Initial Adoption of Accounting Policies:
We do not believe that additional disclosures should be required in the Proposed Rule. Current disclosure requirements already address this matter. Differentiating between disclosures in the notes to the financial statements concerning material accounting principles and additional disclosures in the MD&A of the reason for and the impact of initially adopting critical accounting policies would only lead to confusion for the reader and unnecessarily expand the MD&A.
This is also true of disclosing alternative accounting policies that were not adopted. Additionally, such comparison would only lead to unwarranted pro forma disclosure and seems to contradict the "Cautionary Advice Regarding the Use of "Pro Forma" Financial Information" issued by the SEC in FR 59.
Foreign Private Issuers:
The proposed rule would require foreign companies reconciling from local GAAP to US GAAP to consider critical accounting estimates in connection with both its primary financial statements and its reconciliation to US GAAP. The investor would be required to look simultaneously at both the discussion of the primary effects and the reconciliation and would have to analyze the effects on a combined basis. In particular, the discussion regarding the reconciling items would probably be rather difficult to understand for an investor because it focuses only on differences.

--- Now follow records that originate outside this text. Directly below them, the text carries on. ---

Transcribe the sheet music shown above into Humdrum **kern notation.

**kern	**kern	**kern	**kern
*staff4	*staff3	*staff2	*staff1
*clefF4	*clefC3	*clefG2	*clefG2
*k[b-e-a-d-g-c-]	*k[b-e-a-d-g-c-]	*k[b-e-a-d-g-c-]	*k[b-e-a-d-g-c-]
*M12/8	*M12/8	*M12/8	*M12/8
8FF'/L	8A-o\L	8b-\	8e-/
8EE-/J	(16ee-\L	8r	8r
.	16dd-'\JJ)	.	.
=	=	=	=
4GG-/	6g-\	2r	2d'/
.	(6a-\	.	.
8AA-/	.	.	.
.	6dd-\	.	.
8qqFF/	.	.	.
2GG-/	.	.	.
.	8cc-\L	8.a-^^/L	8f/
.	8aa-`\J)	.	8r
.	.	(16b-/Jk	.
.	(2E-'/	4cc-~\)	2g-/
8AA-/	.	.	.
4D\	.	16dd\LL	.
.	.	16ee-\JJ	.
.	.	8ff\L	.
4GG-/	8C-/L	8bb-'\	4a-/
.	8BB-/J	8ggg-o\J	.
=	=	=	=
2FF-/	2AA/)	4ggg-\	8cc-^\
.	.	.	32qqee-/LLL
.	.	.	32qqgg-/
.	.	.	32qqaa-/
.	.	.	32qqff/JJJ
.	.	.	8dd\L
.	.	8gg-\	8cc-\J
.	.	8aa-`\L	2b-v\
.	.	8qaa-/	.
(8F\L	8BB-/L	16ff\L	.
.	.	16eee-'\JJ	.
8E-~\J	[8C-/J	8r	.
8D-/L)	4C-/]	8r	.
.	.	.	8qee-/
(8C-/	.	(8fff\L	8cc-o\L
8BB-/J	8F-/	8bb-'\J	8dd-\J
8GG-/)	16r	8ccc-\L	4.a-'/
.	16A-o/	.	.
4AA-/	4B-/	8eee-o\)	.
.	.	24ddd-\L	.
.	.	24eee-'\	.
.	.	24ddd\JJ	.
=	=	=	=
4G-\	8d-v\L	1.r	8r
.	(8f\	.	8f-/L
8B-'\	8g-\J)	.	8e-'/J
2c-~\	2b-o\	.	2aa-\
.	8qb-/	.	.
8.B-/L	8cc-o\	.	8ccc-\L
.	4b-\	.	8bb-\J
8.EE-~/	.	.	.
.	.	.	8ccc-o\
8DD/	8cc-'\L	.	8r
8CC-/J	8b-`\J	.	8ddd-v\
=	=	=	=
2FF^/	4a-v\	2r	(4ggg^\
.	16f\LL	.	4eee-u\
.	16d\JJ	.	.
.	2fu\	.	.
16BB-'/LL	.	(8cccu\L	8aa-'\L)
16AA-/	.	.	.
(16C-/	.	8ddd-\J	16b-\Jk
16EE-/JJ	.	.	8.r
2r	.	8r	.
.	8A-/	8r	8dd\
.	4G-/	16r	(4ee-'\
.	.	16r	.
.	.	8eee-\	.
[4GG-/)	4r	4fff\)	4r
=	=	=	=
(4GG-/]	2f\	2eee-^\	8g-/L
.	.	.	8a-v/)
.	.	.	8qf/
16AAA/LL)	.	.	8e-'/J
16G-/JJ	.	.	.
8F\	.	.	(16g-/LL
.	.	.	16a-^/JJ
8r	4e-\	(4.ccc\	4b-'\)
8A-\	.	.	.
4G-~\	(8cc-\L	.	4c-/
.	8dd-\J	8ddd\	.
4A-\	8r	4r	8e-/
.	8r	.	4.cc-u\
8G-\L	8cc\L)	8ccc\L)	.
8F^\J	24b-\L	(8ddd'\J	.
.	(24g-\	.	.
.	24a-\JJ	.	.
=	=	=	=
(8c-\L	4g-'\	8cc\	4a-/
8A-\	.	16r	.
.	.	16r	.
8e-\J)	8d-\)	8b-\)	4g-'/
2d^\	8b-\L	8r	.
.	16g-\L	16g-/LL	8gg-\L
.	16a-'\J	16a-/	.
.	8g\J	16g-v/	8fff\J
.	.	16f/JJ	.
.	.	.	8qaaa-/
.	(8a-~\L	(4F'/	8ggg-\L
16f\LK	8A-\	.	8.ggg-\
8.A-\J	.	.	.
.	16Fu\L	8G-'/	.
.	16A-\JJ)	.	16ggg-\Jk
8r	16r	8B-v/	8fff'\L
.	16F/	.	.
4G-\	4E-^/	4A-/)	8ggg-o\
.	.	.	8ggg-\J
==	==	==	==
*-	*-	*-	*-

The reconciliation was originally intended to reduce the burden of filing for foreign issuers. However, the Proposed Rules imposes significantly more requirements on foreign issuers that reconcile to US GAAP compared to US companies. For those foreign private registrants, the requirements of the Proposed Rule would have to be performed once for the primary financial statements and again for the US GAAP reconciliation. This may result in excessive information which could be confusing and misleading to investors.
Foreign private issuers are allowed to provide quarterly reports in scope and content as dictated in their home country. The proposed rule generally would not require interim updates for foreign private issuers (but they are encouraged to do so voluntarily). However, if interim information is included in a registration statement, an update becomes mandatory. Despite of the intention that the process should be less burdensome for foreign private issuers, we anticipate that there will be a strong pressure towards a de facto interim update duty.
The Proposed Rule would require disclosure in the MD&A as to whether or not the critical accounting estimates have been discussed between senior management and the audit committee (or else a committee performing equivalent functions.) Such a statement concerning one isolated or specific part of the MD&A could lead to the misunderstanding that the MD&A in total was not presented to the committee.
Independent Auditor Examination
The SEC is asking for comments with respect to independent auditor examination of the proposed disclosures comparable to that under AT §701. Generally, the MD&A should be treated as one document and should not be separated into sections with different treatment by the auditors. A selection of individual topics from the MD&A for auditor examination may lead to the conclusion that the remaining sections of the MD&A are not being reviewed. One member of the Group disagreed with the Group's position that an isolated examination of the proposed disclosures should not be recommended.
Thank you for your consideration of these comments.